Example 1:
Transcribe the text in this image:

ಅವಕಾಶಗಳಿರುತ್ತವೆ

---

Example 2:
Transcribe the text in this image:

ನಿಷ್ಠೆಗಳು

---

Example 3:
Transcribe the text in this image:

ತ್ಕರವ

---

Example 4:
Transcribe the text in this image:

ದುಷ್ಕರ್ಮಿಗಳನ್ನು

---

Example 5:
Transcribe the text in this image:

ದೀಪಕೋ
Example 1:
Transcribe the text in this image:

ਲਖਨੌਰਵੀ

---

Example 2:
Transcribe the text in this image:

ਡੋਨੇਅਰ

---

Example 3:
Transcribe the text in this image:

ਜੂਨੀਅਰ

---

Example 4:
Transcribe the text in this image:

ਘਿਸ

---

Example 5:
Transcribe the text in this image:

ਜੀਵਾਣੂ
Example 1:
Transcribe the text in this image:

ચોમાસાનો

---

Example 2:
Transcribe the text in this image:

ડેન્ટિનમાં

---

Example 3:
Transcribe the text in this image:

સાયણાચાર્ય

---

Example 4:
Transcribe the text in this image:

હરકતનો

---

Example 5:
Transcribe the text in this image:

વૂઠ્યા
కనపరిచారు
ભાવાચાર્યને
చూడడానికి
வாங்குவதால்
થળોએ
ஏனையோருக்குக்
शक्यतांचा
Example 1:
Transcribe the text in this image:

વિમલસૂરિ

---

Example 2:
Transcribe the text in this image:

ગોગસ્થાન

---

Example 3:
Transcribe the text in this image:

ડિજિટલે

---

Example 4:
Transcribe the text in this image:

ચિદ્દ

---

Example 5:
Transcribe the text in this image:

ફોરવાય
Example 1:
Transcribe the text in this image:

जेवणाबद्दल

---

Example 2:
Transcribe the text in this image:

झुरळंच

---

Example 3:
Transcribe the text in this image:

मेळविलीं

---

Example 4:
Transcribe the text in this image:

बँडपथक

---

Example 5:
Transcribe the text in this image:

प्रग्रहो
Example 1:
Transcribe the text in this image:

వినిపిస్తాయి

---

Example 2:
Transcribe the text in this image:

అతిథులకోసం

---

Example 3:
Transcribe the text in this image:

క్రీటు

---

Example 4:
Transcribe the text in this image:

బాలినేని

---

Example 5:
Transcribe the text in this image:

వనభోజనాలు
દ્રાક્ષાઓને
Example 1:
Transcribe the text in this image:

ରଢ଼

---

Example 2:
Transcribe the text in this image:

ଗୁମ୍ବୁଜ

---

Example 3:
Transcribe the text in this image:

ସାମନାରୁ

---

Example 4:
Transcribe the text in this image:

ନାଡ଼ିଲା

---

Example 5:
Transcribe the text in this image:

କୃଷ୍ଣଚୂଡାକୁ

§ **What the task asks**:
Every line of the material above must be duplicated exactly.

§ **Your solution**:
Example 1:
Transcribe the text in this image:

ಅವಕಾಶಗಳಿರುತ್ತವೆ

---

Example 2:
Transcribe the text in this image:

ನಿಷ್ಠೆಗಳು

---

Example 3:
Transcribe the text in this image:

ತ್ಕರವ

---

Example 4:
Transcribe the text in this image:

ದುಷ್ಕರ್ಮಿಗಳನ್ನು

---

Example 5:
Transcribe the text in this image:

ದೀಪಕೋ
Example 1:
Transcribe the text in this image:

ਲਖਨੌਰਵੀ

---

Example 2:
Transcribe the text in this image:

ਡੋਨੇਅਰ

---

Example 3:
Transcribe the text in this image:

ਜੂਨੀਅਰ

---

Example 4:
Transcribe the text in this image:

ਘਿਸ

---

Example 5:
Transcribe the text in this image:

ਜੀਵਾਣੂ
Example 1:
Transcribe the text in this image:

ચોમાસાનો

---

Example 2:
Transcribe the text in this image:

ડેન્ટિનમાં

---

Example 3:
Transcribe the text in this image:

સાયણાચાર્ય

---

Example 4:
Transcribe the text in this image:

હરકતનો

---

Example 5:
Transcribe the text in this image:

વૂઠ્યા
కనపరిచారు
ભાવાચાર્યને
చూడడానికి
வாங்குவதால்
થળોએ
ஏனையோருக்குக்
शक्यतांचा
Example 1:
Transcribe the text in this image:

વિમલસૂરિ

---

Example 2:
Transcribe the text in this image:

ગોગસ્થાન

---

Example 3:
Transcribe the text in this image:

ડિજિટલે

---

Example 4:
Transcribe the text in this image:

ચિદ્દ

---

Example 5:
Transcribe the text in this image:

ફોરવાય
Example 1:
Transcribe the text in this image:

जेवणाबद्दल

---

Example 2:
Transcribe the text in this image:

झुरळंच

---

Example 3:
Transcribe the text in this image:

मेळविलीं

---

Example 4:
Transcribe the text in this image:

बँडपथक

---

Example 5:
Transcribe the text in this image:

प्रग्रहो
Example 1:
Transcribe the text in this image:

వినిపిస్తాయి

---

Example 2:
Transcribe the text in this image:

అతిథులకోసం

---

Example 3:
Transcribe the text in this image:

క్రీటు

---

Example 4:
Transcribe the text in this image:

బాలినేని

---

Example 5:
Transcribe the text in this image:

వనభోజనాలు
દ્રાક્ષાઓને
Example 1:
Transcribe the text in this image:

ରଢ଼

---

Example 2:
Transcribe the text in this image:

ଗୁମ୍ବୁଜ

---

Example 3:
Transcribe the text in this image:

ସାମନାରୁ

---

Example 4:
Transcribe the text in this image:

ନାଡ଼ିଲା

---

Example 5:
Transcribe the text in this image:

କୃଷ୍ଣଚୂଡାକୁ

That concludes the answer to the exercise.